→ What to work on: Can you set down, word for word, the part of the steering ladder text from "Levers — the" to "the steering direction."?

→ Excerpt to read:
"""

Levers — the ladder, rung by rung

A lever is one candidate steering mechanism: a way to nudge the model, paired with a pre-registered experiment and a keep/kill decision rule. The Steering Ladder is the ordered set of levers below, climbed one rung at a time. New to the terms here? The explainer introduces each one from intuition first.

Calibration. Of the six rungs, two are measured (S1.0 REFINE, S2.0 KILL — both causal probes, not steering wins) and four are planned (pre-registered, not yet run). The deployable primitive (S2.1) has no results yet. Read the status column literally.

Strategy: task-agnostic substrate + lightweight task-conditioned overlay — a reusable, compute-once map of safe-to-nudge components, plus a thin per-prompt layer that picks the steering direction.

Hard masks (the causal probes) test whether selectivity exists at all. Soft router-logit biases are the intended deployable primitive. Routing readouts are the intended cheap task inference. The program is built on the overlay logic, not on per-domain calibration overhead — but only the causal-probe rungs have run so far.

Lever map

ID	Lever	Mechanism	Status
S0	Universal safety map	head/expert redundancy from S1.0 byproduct + R5 weak-mask	partially shipped (S1.0 REFINE redundancy signal)
S1	Head-class soft steer	soft scaling on attention head outputs (not zero)	S1.0 REFINE ceiling; soft variant queued
S2.0	Expert hard-mask ceiling	skip masked experts entirely	KILL — closed 2026-05-04 (causal screen passed but Δlogit metric does not establish steering; commit d89f4d9)

"""

Data entries:
"""

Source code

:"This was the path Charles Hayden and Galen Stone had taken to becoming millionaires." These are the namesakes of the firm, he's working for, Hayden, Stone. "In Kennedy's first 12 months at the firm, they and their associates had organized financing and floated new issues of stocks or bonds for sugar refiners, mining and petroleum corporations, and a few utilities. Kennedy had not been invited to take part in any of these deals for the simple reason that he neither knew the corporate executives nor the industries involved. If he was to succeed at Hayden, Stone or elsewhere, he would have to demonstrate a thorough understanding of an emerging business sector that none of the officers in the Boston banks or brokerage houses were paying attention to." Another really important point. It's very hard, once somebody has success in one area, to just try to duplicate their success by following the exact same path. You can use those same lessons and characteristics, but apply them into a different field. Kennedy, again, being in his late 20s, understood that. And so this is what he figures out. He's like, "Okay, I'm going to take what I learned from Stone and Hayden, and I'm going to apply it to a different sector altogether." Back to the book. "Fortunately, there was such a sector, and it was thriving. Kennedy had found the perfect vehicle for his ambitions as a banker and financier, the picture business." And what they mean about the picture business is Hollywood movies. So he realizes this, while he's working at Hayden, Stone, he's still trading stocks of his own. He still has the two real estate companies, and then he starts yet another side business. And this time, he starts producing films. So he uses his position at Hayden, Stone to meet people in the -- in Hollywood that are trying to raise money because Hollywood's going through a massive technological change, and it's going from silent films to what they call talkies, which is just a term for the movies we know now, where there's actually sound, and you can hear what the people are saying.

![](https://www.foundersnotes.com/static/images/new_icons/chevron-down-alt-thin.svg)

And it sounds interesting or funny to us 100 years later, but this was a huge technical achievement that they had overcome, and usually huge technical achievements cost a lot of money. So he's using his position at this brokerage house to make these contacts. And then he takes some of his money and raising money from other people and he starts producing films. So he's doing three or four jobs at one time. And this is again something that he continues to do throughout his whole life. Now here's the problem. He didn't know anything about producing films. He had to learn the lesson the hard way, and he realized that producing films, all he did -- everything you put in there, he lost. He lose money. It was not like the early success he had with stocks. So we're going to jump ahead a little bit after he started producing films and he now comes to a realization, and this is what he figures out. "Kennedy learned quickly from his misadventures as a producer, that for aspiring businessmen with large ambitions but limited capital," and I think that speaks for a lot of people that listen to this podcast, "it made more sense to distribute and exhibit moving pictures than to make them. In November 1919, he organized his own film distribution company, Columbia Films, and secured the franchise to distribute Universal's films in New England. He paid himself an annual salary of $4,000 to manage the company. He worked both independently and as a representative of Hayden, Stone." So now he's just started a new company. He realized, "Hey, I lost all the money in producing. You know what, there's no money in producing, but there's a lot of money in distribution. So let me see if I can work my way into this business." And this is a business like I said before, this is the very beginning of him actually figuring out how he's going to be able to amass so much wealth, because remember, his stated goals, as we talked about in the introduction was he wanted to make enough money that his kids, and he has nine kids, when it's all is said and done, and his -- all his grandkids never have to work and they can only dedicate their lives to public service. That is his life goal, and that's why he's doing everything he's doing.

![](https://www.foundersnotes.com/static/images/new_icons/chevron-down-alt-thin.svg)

"""

→ Finished task:
Levers — the ladder, rung by rung

A lever is one candidate steering mechanism: a way to nudge the model, paired with a pre-registered experiment and a keep/kill decision rule. The Steering Ladder is the ordered set of levers below, climbed one rung at a time. New to the terms here? The explainer introduces each one from intuition first.

Calibration. Of the six rungs, two are measured (S1.0 REFINE, S2.0 KILL — both causal probes, not steering wins) and four are planned (pre-registered, not yet run). The deployable primitive (S2.1) has no results yet. Read the status column literally.

Strategy: task-agnostic substrate + lightweight task-conditioned overlay — a reusable, compute-once map of safe-to-nudge components, plus a thin per-prompt layer that picks the steering direction.